== To do ==
Within the entries below, find the portion that opens with the line containing "[Neural Scene Chronology](https://arxiv.org/abs/2306.07970)" and closes with the line containing "[PPR: Physically Plausible". Retype that portion exactly and only.

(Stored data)

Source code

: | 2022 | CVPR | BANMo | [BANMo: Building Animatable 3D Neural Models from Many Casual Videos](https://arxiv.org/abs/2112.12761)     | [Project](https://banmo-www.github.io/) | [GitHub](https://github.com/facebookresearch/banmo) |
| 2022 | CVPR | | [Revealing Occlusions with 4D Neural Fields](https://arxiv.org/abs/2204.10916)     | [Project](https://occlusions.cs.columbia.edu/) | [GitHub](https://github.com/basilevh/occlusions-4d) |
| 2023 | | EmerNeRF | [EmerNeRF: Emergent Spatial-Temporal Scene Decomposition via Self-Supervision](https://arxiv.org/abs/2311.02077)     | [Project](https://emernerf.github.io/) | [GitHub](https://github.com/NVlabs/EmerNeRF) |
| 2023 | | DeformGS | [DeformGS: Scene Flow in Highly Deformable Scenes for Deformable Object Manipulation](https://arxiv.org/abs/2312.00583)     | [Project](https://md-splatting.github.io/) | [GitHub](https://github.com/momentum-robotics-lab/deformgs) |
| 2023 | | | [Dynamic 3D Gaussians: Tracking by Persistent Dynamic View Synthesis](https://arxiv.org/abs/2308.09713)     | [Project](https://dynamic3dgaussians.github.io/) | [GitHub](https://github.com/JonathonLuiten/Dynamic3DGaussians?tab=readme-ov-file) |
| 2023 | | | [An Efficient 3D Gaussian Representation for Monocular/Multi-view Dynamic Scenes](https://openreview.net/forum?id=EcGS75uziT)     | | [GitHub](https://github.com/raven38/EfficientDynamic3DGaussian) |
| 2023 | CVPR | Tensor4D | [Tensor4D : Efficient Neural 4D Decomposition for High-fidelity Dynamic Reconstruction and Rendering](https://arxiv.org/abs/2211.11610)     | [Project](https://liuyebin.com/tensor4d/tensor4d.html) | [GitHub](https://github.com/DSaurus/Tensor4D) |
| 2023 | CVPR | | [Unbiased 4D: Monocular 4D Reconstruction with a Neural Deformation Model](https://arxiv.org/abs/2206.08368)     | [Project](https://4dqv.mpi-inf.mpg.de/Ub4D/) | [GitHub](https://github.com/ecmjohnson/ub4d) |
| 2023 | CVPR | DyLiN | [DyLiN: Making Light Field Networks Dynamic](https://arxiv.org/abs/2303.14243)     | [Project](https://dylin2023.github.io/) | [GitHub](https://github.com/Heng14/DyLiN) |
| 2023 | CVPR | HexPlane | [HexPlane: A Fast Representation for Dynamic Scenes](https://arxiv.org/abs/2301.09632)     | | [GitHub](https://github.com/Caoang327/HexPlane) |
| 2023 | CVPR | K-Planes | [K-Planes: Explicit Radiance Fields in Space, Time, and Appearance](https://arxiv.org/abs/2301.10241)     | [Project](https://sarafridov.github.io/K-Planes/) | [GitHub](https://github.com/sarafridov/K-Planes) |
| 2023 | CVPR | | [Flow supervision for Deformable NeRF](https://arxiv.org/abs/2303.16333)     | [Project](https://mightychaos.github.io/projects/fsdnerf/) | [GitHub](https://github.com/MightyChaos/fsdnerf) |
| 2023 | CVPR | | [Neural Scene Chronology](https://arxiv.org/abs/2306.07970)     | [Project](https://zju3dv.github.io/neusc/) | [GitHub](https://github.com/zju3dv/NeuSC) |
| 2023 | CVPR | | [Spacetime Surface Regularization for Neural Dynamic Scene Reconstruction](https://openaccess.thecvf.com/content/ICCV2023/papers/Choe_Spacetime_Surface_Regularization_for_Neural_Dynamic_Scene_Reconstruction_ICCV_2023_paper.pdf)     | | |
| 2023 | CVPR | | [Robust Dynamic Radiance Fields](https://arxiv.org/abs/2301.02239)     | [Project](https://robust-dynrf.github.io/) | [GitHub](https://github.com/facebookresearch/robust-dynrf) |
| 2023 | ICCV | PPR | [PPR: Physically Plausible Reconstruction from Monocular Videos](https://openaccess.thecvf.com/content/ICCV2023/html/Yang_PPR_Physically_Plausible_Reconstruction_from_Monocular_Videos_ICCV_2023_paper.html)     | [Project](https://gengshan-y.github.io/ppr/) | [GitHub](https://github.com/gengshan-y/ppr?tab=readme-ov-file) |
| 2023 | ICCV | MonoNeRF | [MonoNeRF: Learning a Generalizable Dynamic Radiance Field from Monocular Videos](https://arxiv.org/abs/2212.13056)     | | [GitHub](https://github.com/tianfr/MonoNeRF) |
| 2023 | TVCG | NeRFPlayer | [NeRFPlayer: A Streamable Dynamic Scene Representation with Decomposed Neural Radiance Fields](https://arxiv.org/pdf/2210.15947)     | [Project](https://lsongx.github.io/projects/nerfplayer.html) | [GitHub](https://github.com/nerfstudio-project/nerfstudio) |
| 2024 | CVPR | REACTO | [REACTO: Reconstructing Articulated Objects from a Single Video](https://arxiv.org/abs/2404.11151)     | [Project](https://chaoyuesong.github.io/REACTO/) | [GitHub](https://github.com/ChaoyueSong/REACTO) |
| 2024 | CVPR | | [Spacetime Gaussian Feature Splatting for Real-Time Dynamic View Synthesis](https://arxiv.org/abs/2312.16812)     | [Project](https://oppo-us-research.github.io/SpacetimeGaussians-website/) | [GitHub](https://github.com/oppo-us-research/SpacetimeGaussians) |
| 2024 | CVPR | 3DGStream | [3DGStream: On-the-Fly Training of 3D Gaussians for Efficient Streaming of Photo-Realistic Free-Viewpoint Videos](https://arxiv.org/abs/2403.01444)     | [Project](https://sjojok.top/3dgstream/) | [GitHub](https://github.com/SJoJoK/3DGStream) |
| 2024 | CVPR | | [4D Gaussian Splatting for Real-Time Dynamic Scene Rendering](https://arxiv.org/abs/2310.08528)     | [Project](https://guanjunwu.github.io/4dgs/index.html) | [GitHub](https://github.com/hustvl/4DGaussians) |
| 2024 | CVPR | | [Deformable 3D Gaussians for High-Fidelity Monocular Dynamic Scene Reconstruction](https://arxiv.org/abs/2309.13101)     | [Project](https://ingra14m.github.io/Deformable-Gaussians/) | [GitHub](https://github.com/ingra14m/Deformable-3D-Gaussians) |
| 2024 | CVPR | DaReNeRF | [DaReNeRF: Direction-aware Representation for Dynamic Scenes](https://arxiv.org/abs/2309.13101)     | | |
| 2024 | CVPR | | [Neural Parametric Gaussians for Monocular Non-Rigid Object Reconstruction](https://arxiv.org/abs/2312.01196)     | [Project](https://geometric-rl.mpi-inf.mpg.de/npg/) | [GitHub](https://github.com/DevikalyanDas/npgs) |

== Result below ==
| 2023 | CVPR | | [Neural Scene Chronology](https://arxiv.org/abs/2306.07970)     | [Project](https://zju3dv.github.io/neusc/) | [GitHub](https://github.com/zju3dv/NeuSC) |
| 2023 | CVPR | | [Spacetime Surface Regularization for Neural Dynamic Scene Reconstruction](https://openaccess.thecvf.com/content/ICCV2023/papers/Choe_Spacetime_Surface_Regularization_for_Neural_Dynamic_Scene_Reconstruction_ICCV_2023_paper.pdf)     | | |
| 2023 | CVPR | | [Robust Dynamic Radiance Fields](https://arxiv.org/abs/2301.02239)     | [Project](https://robust-dynrf.github.io/) | [GitHub](https://github.com/facebookresearch/robust-dynrf) |
| 2023 | ICCV | PPR | [PPR: Physically Plausible Reconstruction from Monocular Videos](https://openaccess.thecvf.com/content/ICCV2023/html/Yang_PPR_Physically_Plausible_Reconstruction_from_Monocular_Videos_ICCV_2023_paper.html)     | [Project](https://gengshan-y.github.io/ppr/) | [GitHub](https://github.com/gengshan-y/ppr?tab=readme-ov-file) |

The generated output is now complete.